Put the lines as a Markdown table with the columns Row and Record line. Start at the line containing "Acceptance check, volume (mL) field.", go through the end of the records with both ends included, number each row, skip blank lines, and leave the pictures out.
-------------------------
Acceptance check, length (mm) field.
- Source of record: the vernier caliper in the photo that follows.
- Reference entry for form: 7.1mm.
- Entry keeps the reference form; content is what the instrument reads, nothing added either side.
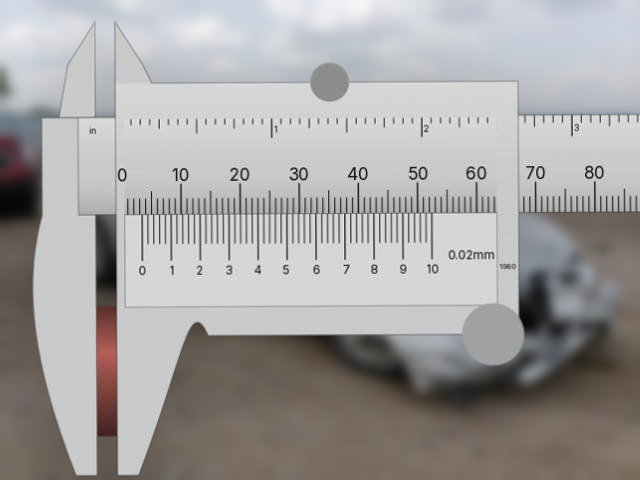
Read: 3.4mm
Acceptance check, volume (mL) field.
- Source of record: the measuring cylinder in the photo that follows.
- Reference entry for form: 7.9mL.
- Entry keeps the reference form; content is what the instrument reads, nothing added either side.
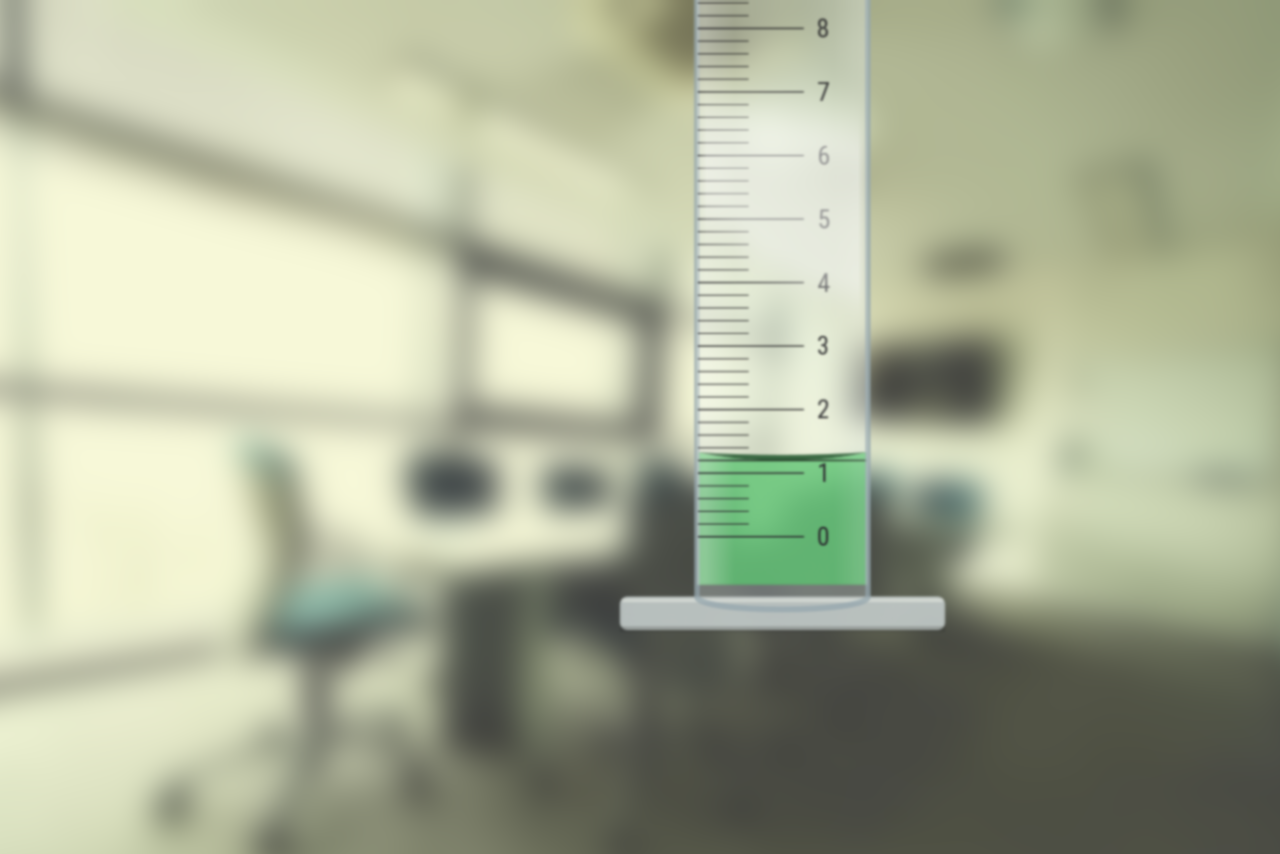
-------------------------
**EXERCISE ANSWER**:
| Row | Record line |
|---|---|
| 1 | Acceptance check, volume (mL) field. |
| 2 | - Source of record: the measuring cylinder in the photo that follows. |
| 3 | - Reference entry for form: 7.9mL. |
| 4 | - Entry keeps the reference form; content is what the instrument reads, nothing added either side. |